* Requirement: The task calls for each record to be given again exactly.

[Stored entries]
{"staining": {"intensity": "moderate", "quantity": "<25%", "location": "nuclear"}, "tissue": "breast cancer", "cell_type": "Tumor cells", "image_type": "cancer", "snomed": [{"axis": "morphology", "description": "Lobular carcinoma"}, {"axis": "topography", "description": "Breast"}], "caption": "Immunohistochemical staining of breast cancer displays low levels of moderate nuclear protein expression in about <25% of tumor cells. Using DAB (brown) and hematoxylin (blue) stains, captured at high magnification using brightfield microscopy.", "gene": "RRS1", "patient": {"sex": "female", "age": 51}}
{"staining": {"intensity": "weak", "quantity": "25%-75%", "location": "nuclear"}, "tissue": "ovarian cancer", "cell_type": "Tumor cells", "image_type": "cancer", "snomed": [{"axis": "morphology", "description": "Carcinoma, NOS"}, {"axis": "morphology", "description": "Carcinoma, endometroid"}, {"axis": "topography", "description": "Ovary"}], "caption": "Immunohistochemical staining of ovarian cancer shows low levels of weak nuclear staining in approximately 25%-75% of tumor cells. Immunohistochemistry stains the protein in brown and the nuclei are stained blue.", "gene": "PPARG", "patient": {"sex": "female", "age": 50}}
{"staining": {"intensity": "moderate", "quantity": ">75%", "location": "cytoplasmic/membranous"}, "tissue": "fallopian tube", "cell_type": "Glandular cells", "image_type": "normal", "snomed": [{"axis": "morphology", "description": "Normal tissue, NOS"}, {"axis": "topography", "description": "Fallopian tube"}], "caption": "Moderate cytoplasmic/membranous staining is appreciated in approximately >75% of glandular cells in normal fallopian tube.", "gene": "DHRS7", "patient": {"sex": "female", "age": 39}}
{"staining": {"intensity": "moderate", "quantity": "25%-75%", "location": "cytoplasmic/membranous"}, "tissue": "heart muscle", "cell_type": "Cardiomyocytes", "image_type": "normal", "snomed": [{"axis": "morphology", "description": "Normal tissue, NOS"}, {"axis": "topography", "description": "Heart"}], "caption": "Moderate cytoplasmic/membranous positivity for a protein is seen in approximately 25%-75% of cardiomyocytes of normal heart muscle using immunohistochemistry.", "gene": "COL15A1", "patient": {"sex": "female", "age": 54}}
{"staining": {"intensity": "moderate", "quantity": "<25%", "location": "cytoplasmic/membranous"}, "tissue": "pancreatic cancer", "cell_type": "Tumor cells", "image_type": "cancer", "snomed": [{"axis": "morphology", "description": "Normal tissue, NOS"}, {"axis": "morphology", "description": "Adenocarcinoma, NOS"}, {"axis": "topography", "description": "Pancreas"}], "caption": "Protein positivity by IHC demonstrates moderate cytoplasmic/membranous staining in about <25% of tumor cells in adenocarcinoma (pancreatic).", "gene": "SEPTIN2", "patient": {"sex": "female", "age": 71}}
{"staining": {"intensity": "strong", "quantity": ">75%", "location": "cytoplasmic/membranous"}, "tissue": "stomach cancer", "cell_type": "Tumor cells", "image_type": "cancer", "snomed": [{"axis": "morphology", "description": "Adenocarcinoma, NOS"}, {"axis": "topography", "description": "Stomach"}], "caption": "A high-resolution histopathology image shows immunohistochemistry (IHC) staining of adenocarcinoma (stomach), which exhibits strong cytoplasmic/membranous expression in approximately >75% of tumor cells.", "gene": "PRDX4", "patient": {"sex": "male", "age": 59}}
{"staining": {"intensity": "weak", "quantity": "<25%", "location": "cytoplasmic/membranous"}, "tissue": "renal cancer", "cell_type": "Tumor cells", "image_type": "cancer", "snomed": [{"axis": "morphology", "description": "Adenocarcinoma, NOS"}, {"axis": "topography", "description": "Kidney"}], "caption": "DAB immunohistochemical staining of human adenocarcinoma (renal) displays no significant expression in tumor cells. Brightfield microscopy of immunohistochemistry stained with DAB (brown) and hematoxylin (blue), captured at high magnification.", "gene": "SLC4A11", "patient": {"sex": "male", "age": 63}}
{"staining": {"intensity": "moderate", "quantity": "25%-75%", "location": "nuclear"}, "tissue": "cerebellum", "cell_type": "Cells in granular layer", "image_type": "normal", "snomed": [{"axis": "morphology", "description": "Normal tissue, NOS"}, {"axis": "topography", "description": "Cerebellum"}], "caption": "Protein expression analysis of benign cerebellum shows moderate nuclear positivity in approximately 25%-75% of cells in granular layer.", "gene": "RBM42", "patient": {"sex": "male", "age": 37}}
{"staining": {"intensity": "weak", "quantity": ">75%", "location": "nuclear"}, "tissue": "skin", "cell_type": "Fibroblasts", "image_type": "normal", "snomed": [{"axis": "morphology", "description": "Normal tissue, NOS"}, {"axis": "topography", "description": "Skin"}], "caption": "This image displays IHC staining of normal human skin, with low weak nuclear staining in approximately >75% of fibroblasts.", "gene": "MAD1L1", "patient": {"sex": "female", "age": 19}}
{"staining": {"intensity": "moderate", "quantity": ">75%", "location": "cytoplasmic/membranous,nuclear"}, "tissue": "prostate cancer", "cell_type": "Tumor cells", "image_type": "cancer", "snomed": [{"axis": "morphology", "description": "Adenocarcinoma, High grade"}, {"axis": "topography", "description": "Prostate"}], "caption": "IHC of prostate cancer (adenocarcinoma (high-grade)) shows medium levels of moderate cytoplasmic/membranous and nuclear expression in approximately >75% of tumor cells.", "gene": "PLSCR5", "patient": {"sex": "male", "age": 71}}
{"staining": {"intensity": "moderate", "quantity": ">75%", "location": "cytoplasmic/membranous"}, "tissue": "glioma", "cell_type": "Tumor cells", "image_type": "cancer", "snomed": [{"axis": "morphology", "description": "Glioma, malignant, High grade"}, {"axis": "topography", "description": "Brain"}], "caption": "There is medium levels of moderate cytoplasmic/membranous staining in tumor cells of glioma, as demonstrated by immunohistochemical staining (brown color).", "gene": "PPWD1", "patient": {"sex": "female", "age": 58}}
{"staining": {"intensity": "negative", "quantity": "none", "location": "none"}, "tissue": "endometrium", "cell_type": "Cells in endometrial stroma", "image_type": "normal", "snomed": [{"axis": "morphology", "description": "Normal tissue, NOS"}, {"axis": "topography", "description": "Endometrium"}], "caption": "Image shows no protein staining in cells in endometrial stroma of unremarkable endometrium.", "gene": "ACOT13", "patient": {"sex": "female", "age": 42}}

* Output for this task:
{"staining": {"intensity": "moderate", "quantity": "<25%", "location": "nuclear"}, "tissue": "breast cancer", "cell_type": "Tumor cells", "image_type": "cancer", "snomed": [{"axis": "morphology", "description": "Lobular carcinoma"}, {"axis": "topography", "description": "Breast"}], "caption": "Immunohistochemical staining of breast cancer displays low levels of moderate nuclear protein expression in about <25% of tumor cells. Using DAB (brown) and hematoxylin (blue) stains, captured at high magnification using brightfield microscopy.", "gene": "RRS1", "patient": {"sex": "female", "age": 51}}
{"staining": {"intensity": "weak", "quantity": "25%-75%", "location": "nuclear"}, "tissue": "ovarian cancer", "cell_type": "Tumor cells", "image_type": "cancer", "snomed": [{"axis": "morphology", "description": "Carcinoma, NOS"}, {"axis": "morphology", "description": "Carcinoma, endometroid"}, {"axis": "topography", "description": "Ovary"}], "caption": "Immunohistochemical staining of ovarian cancer shows low levels of weak nuclear staining in approximately 25%-75% of tumor cells. Immunohistochemistry stains the protein in brown and the nuclei are stained blue.", "gene": "PPARG", "patient": {"sex": "female", "age": 50}}
{"staining": {"intensity": "moderate", "quantity": ">75%", "location": "cytoplasmic/membranous"}, "tissue": "fallopian tube", "cell_type": "Glandular cells", "image_type": "normal", "snomed": [{"axis": "morphology", "description": "Normal tissue, NOS"}, {"axis": "topography", "description": "Fallopian tube"}], "caption": "Moderate cytoplasmic/membranous staining is appreciated in approximately >75% of glandular cells in normal fallopian tube.", "gene": "DHRS7", "patient": {"sex": "female", "age": 39}}
{"staining": {"intensity": "moderate", "quantity": "25%-75%", "location": "cytoplasmic/membranous"}, "tissue": "heart muscle", "cell_type": "Cardiomyocytes", "image_type": "normal", "snomed": [{"axis": "morphology", "description": "Normal tissue, NOS"}, {"axis": "topography", "description": "Heart"}], "caption": "Moderate cytoplasmic/membranous positivity for a protein is seen in approximately 25%-75% of cardiomyocytes of normal heart muscle using immunohistochemistry.", "gene": "COL15A1", "patient": {"sex": "female", "age": 54}}
{"staining": {"intensity": "moderate", "quantity": "<25%", "location": "cytoplasmic/membranous"}, "tissue": "pancreatic cancer", "cell_type": "Tumor cells", "image_type": "cancer", "snomed": [{"axis": "morphology", "description": "Normal tissue, NOS"}, {"axis": "morphology", "description": "Adenocarcinoma, NOS"}, {"axis": "topography", "description": "Pancreas"}], "caption": "Protein positivity by IHC demonstrates moderate cytoplasmic/membranous staining in about <25% of tumor cells in adenocarcinoma (pancreatic).", "gene": "SEPTIN2", "patient": {"sex": "female", "age": 71}}
{"staining": {"intensity": "strong", "quantity": ">75%", "location": "cytoplasmic/membranous"}, "tissue": "stomach cancer", "cell_type": "Tumor cells", "image_type": "cancer", "snomed": [{"axis": "morphology", "description": "Adenocarcinoma, NOS"}, {"axis": "topography", "description": "Stomach"}], "caption": "A high-resolution histopathology image shows immunohistochemistry (IHC) staining of adenocarcinoma (stomach), which exhibits strong cytoplasmic/membranous expression in approximately >75% of tumor cells.", "gene": "PRDX4", "patient": {"sex": "male", "age": 59}}
{"staining": {"intensity": "weak", "quantity": "<25%", "location": "cytoplasmic/membranous"}, "tissue": "renal cancer", "cell_type": "Tumor cells", "image_type": "cancer", "snomed": [{"axis": "morphology", "description": "Adenocarcinoma, NOS"}, {"axis": "topography", "description": "Kidney"}], "caption": "DAB immunohistochemical staining of human adenocarcinoma (renal) displays no significant expression in tumor cells. Brightfield microscopy of immunohistochemistry stained with DAB (brown) and hematoxylin (blue), captured at high magnification.", "gene": "SLC4A11", "patient": {"sex": "male", "age": 63}}
{"staining": {"intensity": "moderate", "quantity": "25%-75%", "location": "nuclear"}, "tissue": "cerebellum", "cell_type": "Cells in granular layer", "image_type": "normal", "snomed": [{"axis": "morphology", "description": "Normal tissue, NOS"}, {"axis": "topography", "description": "Cerebellum"}], "caption": "Protein expression analysis of benign cerebellum shows moderate nuclear positivity in approximately 25%-75% of cells in granular layer.", "gene": "RBM42", "patient": {"sex": "male", "age": 37}}
{"staining": {"intensity": "weak", "quantity": ">75%", "location": "nuclear"}, "tissue": "skin", "cell_type": "Fibroblasts", "image_type": "normal", "snomed": [{"axis": "morphology", "description": "Normal tissue, NOS"}, {"axis": "topography", "description": "Skin"}], "caption": "This image displays IHC staining of normal human skin, with low weak nuclear staining in approximately >75% of fibroblasts.", "gene": "MAD1L1", "patient": {"sex": "female", "age": 19}}
{"staining": {"intensity": "moderate", "quantity": ">75%", "location": "cytoplasmic/membranous,nuclear"}, "tissue": "prostate cancer", "cell_type": "Tumor cells", "image_type": "cancer", "snomed": [{"axis": "morphology", "description": "Adenocarcinoma, High grade"}, {"axis": "topography", "description": "Prostate"}], "caption": "IHC of prostate cancer (adenocarcinoma (high-grade)) shows medium levels of moderate cytoplasmic/membranous and nuclear expression in approximately >75% of tumor cells.", "gene": "PLSCR5", "patient": {"sex": "male", "age": 71}}
{"staining": {"intensity": "moderate", "quantity": ">75%", "location": "cytoplasmic/membranous"}, "tissue": "glioma", "cell_type": "Tumor cells", "image_type": "cancer", "snomed": [{"axis": "morphology", "description": "Glioma, malignant, High grade"}, {"axis": "topography", "description": "Brain"}], "caption": "There is medium levels of moderate cytoplasmic/membranous staining in tumor cells of glioma, as demonstrated by immunohistochemical staining (brown color).", "gene": "PPWD1", "patient": {"sex": "female", "age": 58}}
{"staining": {"intensity": "negative", "quantity": "none", "location": "none"}, "tissue": "endometrium", "cell_type": "Cells in endometrial stroma", "image_type": "normal", "snomed": [{"axis": "morphology", "description": "Normal tissue, NOS"}, {"axis": "topography", "description": "Endometrium"}], "caption": "Image shows no protein staining in cells in endometrial stroma of unremarkable endometrium.", "gene": "ACOT13", "patient": {"sex": "female", "age": 42}}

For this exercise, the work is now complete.